EXCERPTED DATA:
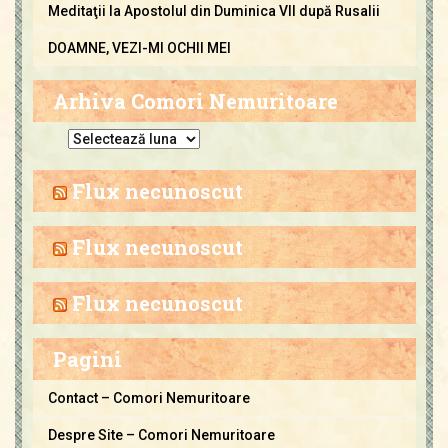
Meditaţii la Apostolul din Duminica VII după Rusalii
DOAMNE, VEZI-MI OCHII MEI
Arhiva Comori Nemuritoare
A
r
h
Flux necunoscut
i
v
Flux necunoscut
a
C
Flux necunoscut
o
m
Pagini
o
r
Contact – Comori Nemuritoare
i
Despre Site – Comori Nemuritoare
N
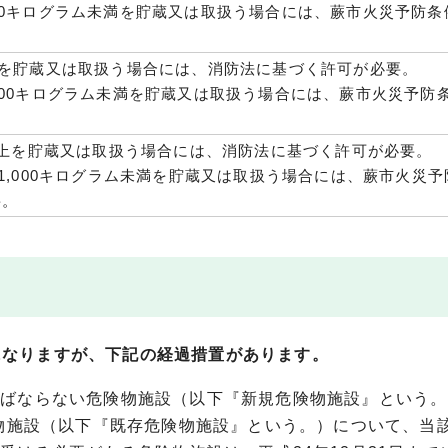
50キログラム未満を貯蔵又は取扱う場合には、蕨市火災予防条
上を貯蔵又は取扱う場合には、消防法に基づく許可が必要。
300キログラム未満を貯蔵又は取扱う場合には、蕨市火災予防
ム以上を貯蔵又は取扱う場合には、消防法に基づく許可が必要。
上1,000キログラム未満を貯蔵又は取扱う場合には、蕨市火災
要。
になりますが、下記の経過措置があります。
ればならない危険物施設（以下『新規危険物施設』という。
険物施設（以下『既存危険物施設』という。）について、当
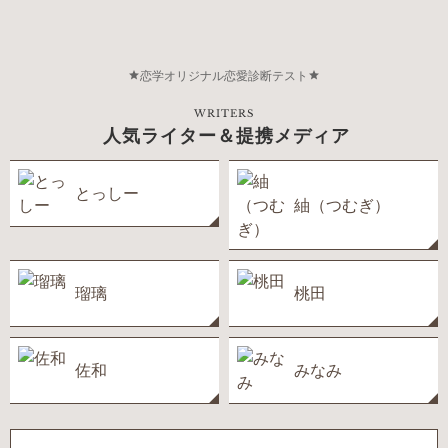
恋学オリジナル恋愛診断テスト
WRITERS
人気ライター＆提携メディア
とっしー
紬（つむぎ）
瑠璃
桃田
佐和
みなみ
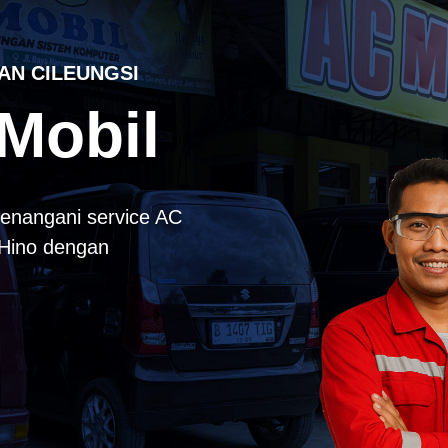
AN CILEUNGSI
Mobil
enangani service AC
k Hino dengan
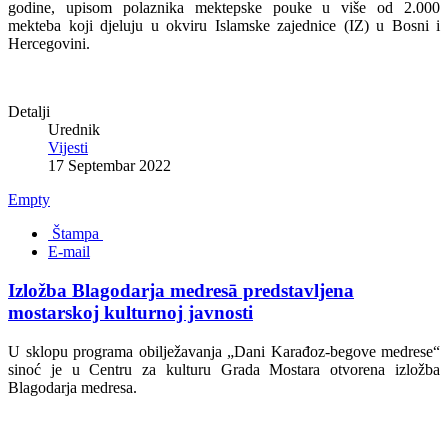
godine, upisom polaznika mektepske pouke u više od 2.000
mekteba koji djeluju u okviru Islamske zajednice (IZ) u Bosni i
Hercegovini.
Detalji
Urednik
Vijesti
17 Septembar 2022
Empty
Štampa
E-mail
Izložba Blagodarja medresā predstavljena
mostarskoj kulturnoj javnosti
U sklopu programa obilježavanja „Dani Karađoz-begove medrese“
sinoć je u Centru za kulturu Grada Mostara otvorena izložba
Blagodarja medresa.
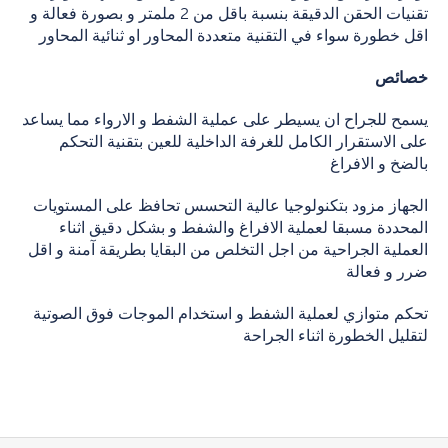
تقنيات الحقن الدقيقة بنسبة باقل من 2 ملمتر و بصورة فعالة و
اقل خطورة سواء في التقنية متعددة المحاور او ثنائية المحاور
خصائص
يسمح للجراح ان يسيطر على عملية الشفط و الارواء مما يساعد
على الاستقرار الكامل للغرفة الداخلية للعين بتقنية التحكم
بالضخ و الافراغ
الجهاز مزود بتكنولوجيا عالية التحسس تحافظ على المستويات
المحددة مسبقا لعملية الافراغ والشفط و بشكل دقيق اثناء
العملية الجراحية من اجل التخلص من البقايا بطريقة آمنة و اقل
ضرر و فعالة
تحكم متوازي لعملية الشفط و استخدام الموجات فوق الصوتية
لتقليل الخطورة اثناء الجراحة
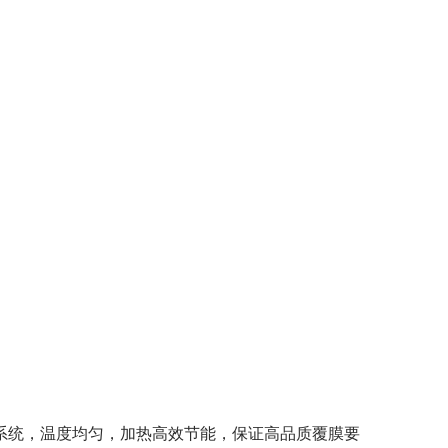
系统，温度均匀，加热高效节能，保证高品质覆膜要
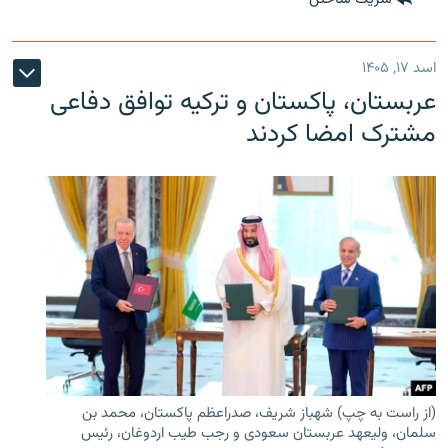
اسد ۱۷, ۱۴۰۵
عربستان، پاکستان و ترکیه توافق دفاعی
مشترک امضا کردند
(از راست به چپ) شهباز شریف، صدراعظم پاکستان، محمد بن
سلمان، ولیعهد عربستان سعودی و رجب طیب اردوغان، رئیس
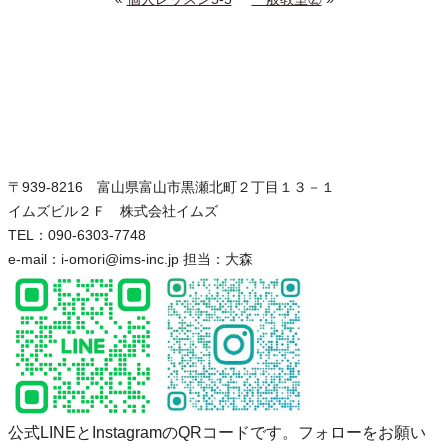
〒939-8216 富山県富山市黒瀬北町２丁目１３－１
イムズビル２Ｆ 株式会社イムズ
TEL：090-6303-7748
e-mail：i-omori@ims-inc.jp 担当：大森
公式LINEとInstagramのQRコードです。フォローをお願い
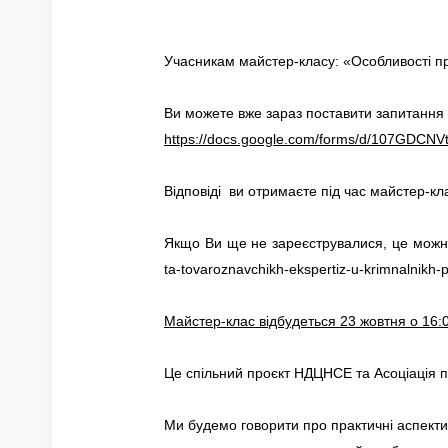
Учасникам майстер-класу: «Особливості п
Ви можете вже зараз поставити запитання 
https://docs.google.com/forms/d/107GDC
Відповіді ви отримаєте під час майстер-кла
Якщо Ви ще не зареєструвалися, це можна з
ta-tovaroznavchikh-ekspertiz-u-krimnalnikh
Майстер-клас відбудеться 23 жовтня о 16:
Це спільний проєкт НДЦНСЕ та Асоціація пра
Ми будемо говорити про практичні аспекти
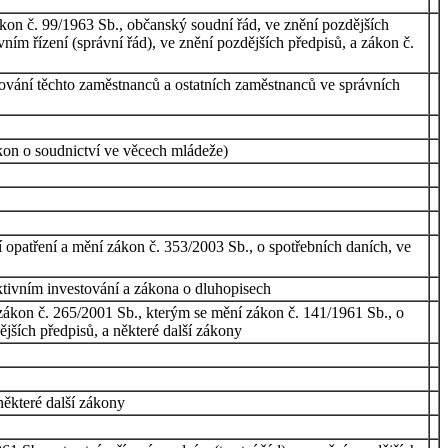
ákon č. 99/1963 Sb., občanský soudní řád, ve znění pozdějších
ním řízení (správní řád), ve znění pozdějších předpisů, a zákon č.
ování těchto zaměstnanců a ostatních zaměstnanců ve správních
kon o soudnictví ve věcech mládeže)
í opatření a mění zákon č. 353/2003 Sb., o spotřebních daních, ve
ktivním investování a zákona o dluhopisech
a zákon č. 265/2001 Sb., kterým se mění zákon č. 141/1961 Sb., o
ějších předpisů, a některé další zákony
některé další zákony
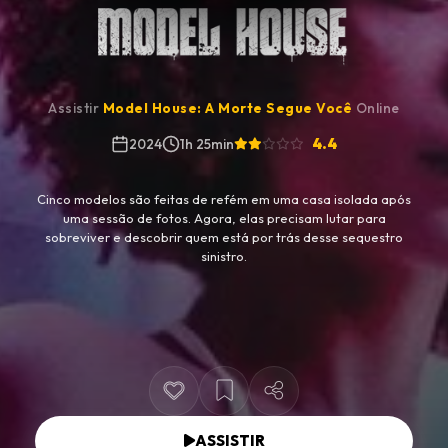
Assistir
Model House: A Morte Segue Você
Online
4.4
2024
1h 25min
Cinco modelos são feitas de refém em uma casa isolada após
uma sessão de fotos. Agora, elas precisam lutar para
sobreviver e descobrir quem está por trás desse sequestro
sinistro.
ASSISTIR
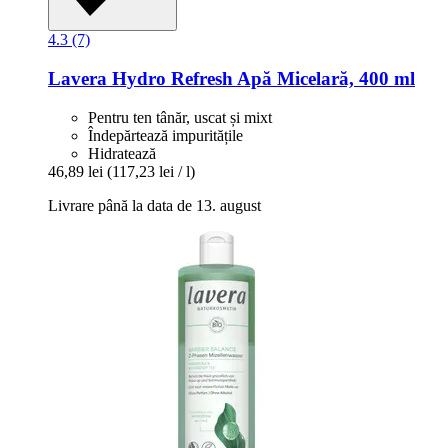
4.3 (7)
Lavera
Hydro Refresh Apă Micelară, 400 ml
Pentru ten tânăr, uscat și mixt
Îndepărtează impuritățile
Hidratează
46,89 lei
(117,23 lei / l)
Livrare până la data de 13. august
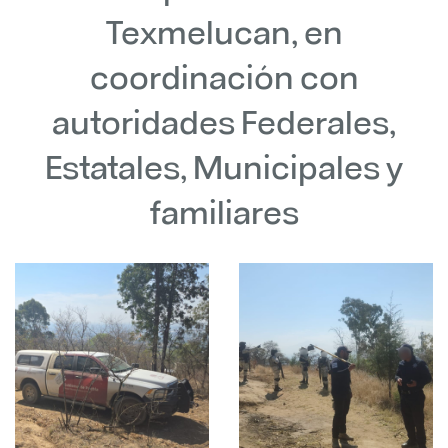
Texmelucan, en
coordinación con
autoridades Federales,
Estatales, Municipales y
familiares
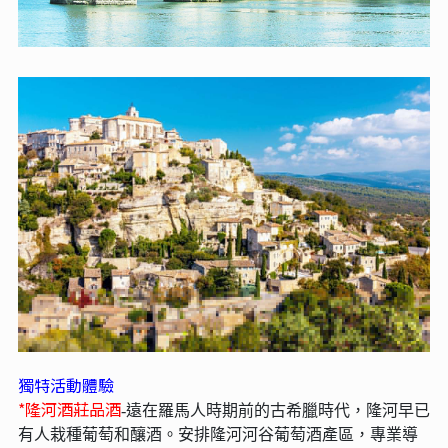
獨特活動體驗
*隆河酒莊品酒
-遠在羅馬人時期前的古希臘時代，隆河早已
有人栽種葡萄和釀酒。安排
隆河河谷葡萄酒產區，專業導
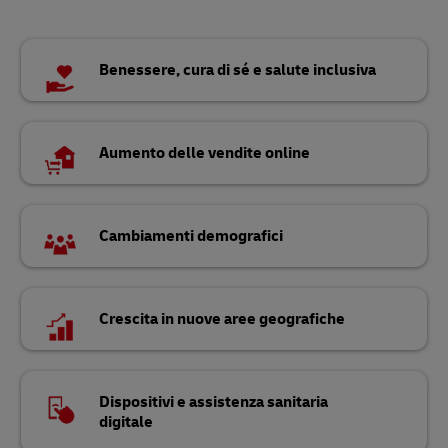
Benessere, cura di sé e salute inclusiva
Aumento delle vendite online
Cambiamenti demografici
Crescita in nuove aree geografiche
Dispositivi e assistenza sanitaria
digitale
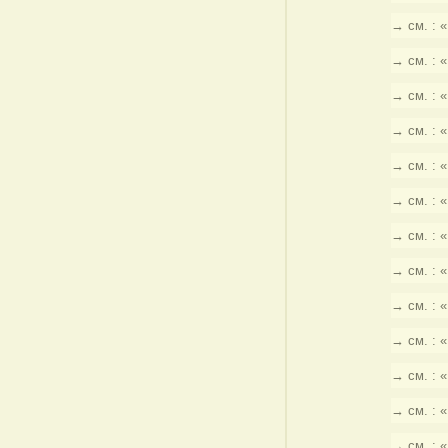
→ см. : 
→ см. : 
→ см. : 
→ см. : 
→ см. : 
→ см. : 
→ см. : 
→ см. : 
→ см. : 
→ см. : 
→ см. : 
→ см. : 
→ см. : 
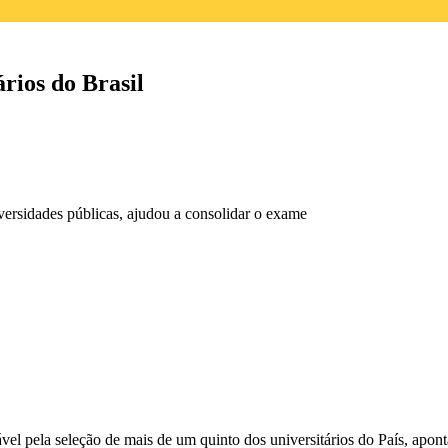
rios do Brasil
versidades públicas, ajudou a consolidar o exame
pela seleção de mais de um quinto dos universitários do País, apont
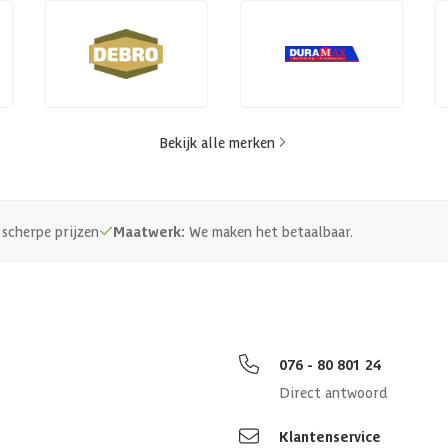
Bekijk alle merken
scherpe prijzen
Maatwerk:
We maken het betaalbaar.
076 - 80 801 24
Direct antwoord
Klantenservice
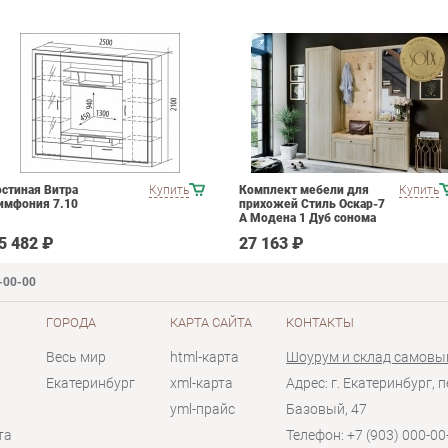
остиная Витра
Купить
Комплект мебели для
Купить
имфония 7.10
прихожей Стиль Оскар-7
А Модена 1 Дуб сонома
светлый Крем
5 482 ₽
27 163 ₽
-00-00
ГОРОДА
КАРТА САЙТА
КОНТАКТЫ
Весь мир
html-карта
Шоурум и склад самовы
Екатеринбург
xml-карта
Адрес: г. Екатеринбург, п
yml-прайс
Базовый, 47
та
Телефон: +7 (903) 000-00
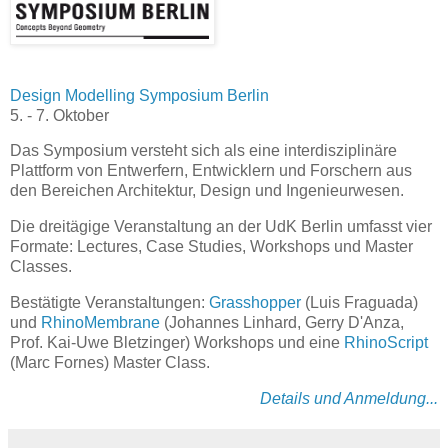
Design Modelling Symposium Berlin
5. - 7. Oktober
Das Symposium versteht sich als eine interdisziplinäre
Plattform von Entwerfern, Entwicklern und Forschern aus
den Bereichen Architektur, Design und Ingenieurwesen.
Die dreitägige Veranstaltung an der UdK Berlin umfasst vier
Formate: Lectures, Case Studies, Workshops und Master
Classes.
Bestätigte Veranstaltungen:
Grasshopper
(Luis Fraguada)
und
RhinoMembrane
(Johannes Linhard, Gerry D'Anza,
Prof. Kai-Uwe Bletzinger) Workshops und eine
RhinoScript
(Marc Fornes) Master Class.
Details und Anmeldung...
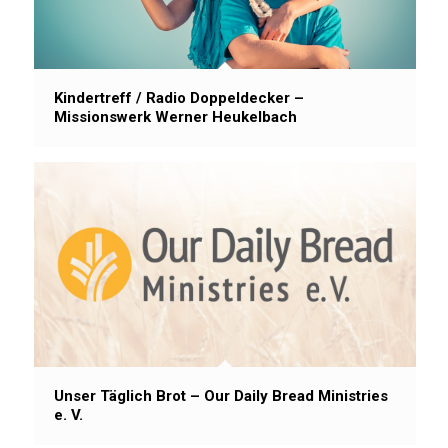
Kindertreff / Radio Doppeldecker –
Missionswerk Werner Heukelbach
Unser Täglich Brot – Our Daily Bread Ministries
e. V.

YOUR ASSIGNMENT:
Leave out any pictures, please, and quote only the lines from the top of the data through the line that contains "300キログラム未満を貯蔵又は取扱う場合には、蕨市火災予防".

THE ANSWER:
Meditaţii la Apostolul din Duminica VII după Rusalii
DOAMNE, VEZI-MI OCHII MEI
Arhiva Comori Nemuritoare
A
r
h
Flux necunoscut
i
v
Flux necunoscut
a
C
Flux necunoscut
o
m
Pagini
o
r
Contact – Comori Nemuritoare
i
Despre Site – Comori Nemuritoare
N
50キログラム未満を貯蔵又は取扱う場合には、蕨市火災予防条
上を貯蔵又は取扱う場合には、消防法に基づく許可が必要。
300キログラム未満を貯蔵又は取扱う場合には、蕨市火災予防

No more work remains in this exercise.